Но почему фильм называется «инородное тело»? Ответов на него можно найти как минимум три.
Нельзя не заметить политический срез картины, столкновение ментальности Восточной Европы и Европы Западной, местных и приезжих. Кшиштоф Занусси и сам говорит, что хотел сделать героем фильма иностранца в Польше, потому что ему был нужен «человек верующий, но, в то же время, не включенный во внутренние польские конфликты». Именно такой персонаж может стать тем Другим, который выступает и как зеркало собственно польских проблем с идентичностью, и как свидетель различий внутри самой Европы. Косвенным образом, Занусси даёт нам почувствовать, что идея интеграции Европы так и осталась всего лишь идеей: итальянец навсегда останется чужаком в польском мире, он никогда не будет принят в качестве своего, с ним всегда будут говорить на другом языке (и в прямом, и в переносном смысле). При всём воображаемом внутри-европейском тождестве, на деле же мультикультурализм никогда не существовал: Анджело становится объектом использования, сексуального харрасмента, его постоянно предают, его подставляют, им жертвуют, его отправляют давать взятку, за это он попадает в тюрьму, именно потому, что он не поляк.

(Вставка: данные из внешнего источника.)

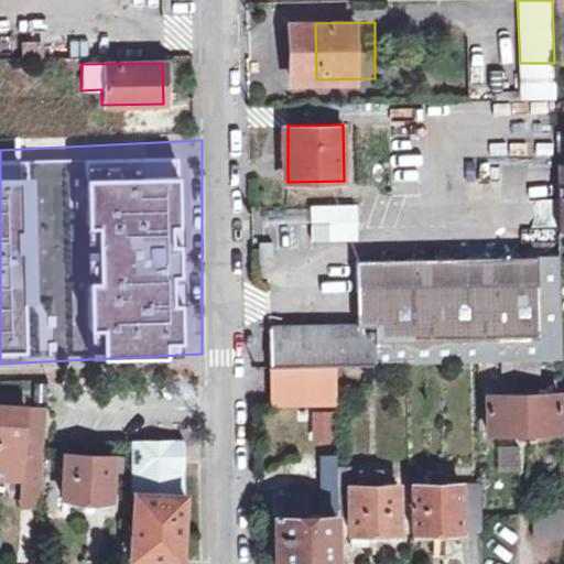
[(327,237),(353,237),(351,203),(320,204),(310,204),(311,221),(321,221),(326,220),(327,237)]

Не менее очевиден и гендерный конфликт картины. Вся власть в фильме соредоточена на стороне женщин: госпожа Крис, послушница Кася, мать-настоятельница (Станислава Целиньска), мать самого Анджело (Виктория Дзинни), – здесь всем управляют женщины. Желание принадлежит им, а мужчина оказывается только посредником между ними. Действительно, в течение фильма сам Анджело не принимает ни одного решения: в Польшу он едет за своей невестой, повинуясь её желанию. По этой же причине он устраивается на работу в корпорацию, где вынужден подчиняться женщине-боссу и играть по её правилам, терпеть её насмешки, приставания, переход границ. Во время поездки в Москву другая женщина Мира (Вероника Розати) заставляет его передать папку их деловому партнёру, а наша святая простота даже не догадывается, что внутри находится взятка. В результате чего он попадает в русскую тюрьму, откуда его вытаскивают только благодаря вмешательству его матери и родственника-кардинала. Все решения принимают женщины, все поступки совершают женщины, все желания находятся на их стороне, а Анджело становится всего лишь средством. Инородным телом в городе женщин.

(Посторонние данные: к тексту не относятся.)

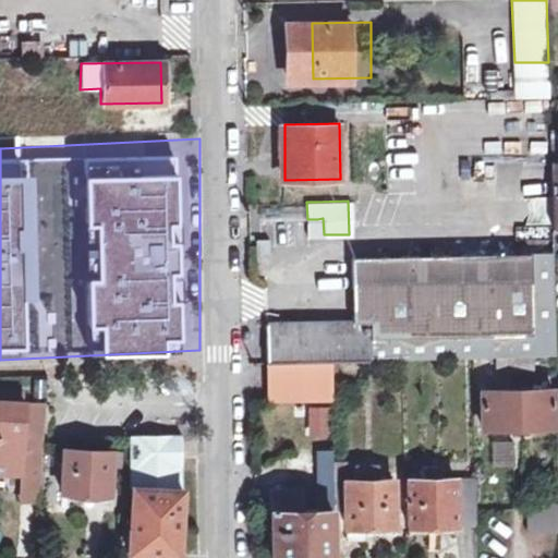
[(494,356),(532,355),(554,355),(552,271),(552,249),(351,255),(351,277),(351,322),(266,323),(267,362),(267,401),(331,400),(332,361),(402,359),(472,358),(494,356)]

Переворачивая формулу Леви-Стросса можно сказать, что женщины поддерживают социальные связи между собой при помощи обмена мужчиной. Анджело становится только посредником между женщинами, объектом их манипуляций, а своих желаний у него попросту нет; как и положено ангелу, он всего лишь исполнитель и проводник чужой воли. Впрочем, вывод о том, что мир утратил мужское начало, тоже не является новостью, доказательства этому мы встречаем в кабинете психоаналитика каждый день.
«Ты не мужик, – в отчаянии бросает отец Каси в адрес Анджело. – Ты должен был сделать из неё нормальную бабу, но не смог, потому что ты кастрат». Мужчина оказывается импотентом (и в духовном смысле и в социальном): он не может возбудить интерес у женщины, он бессилен в конкуренции с Богом, он не может сопротивляться бабским интригам (и хотя он формально и осуждает их, по факту оказывается в них втянут и расплачивается за них). Анджело сам выглядит предельно дезориентированным, потому что сам не знает, чего он хочет, он идёт туда, куда его направляют женщины. Его собственное желание отсутствует.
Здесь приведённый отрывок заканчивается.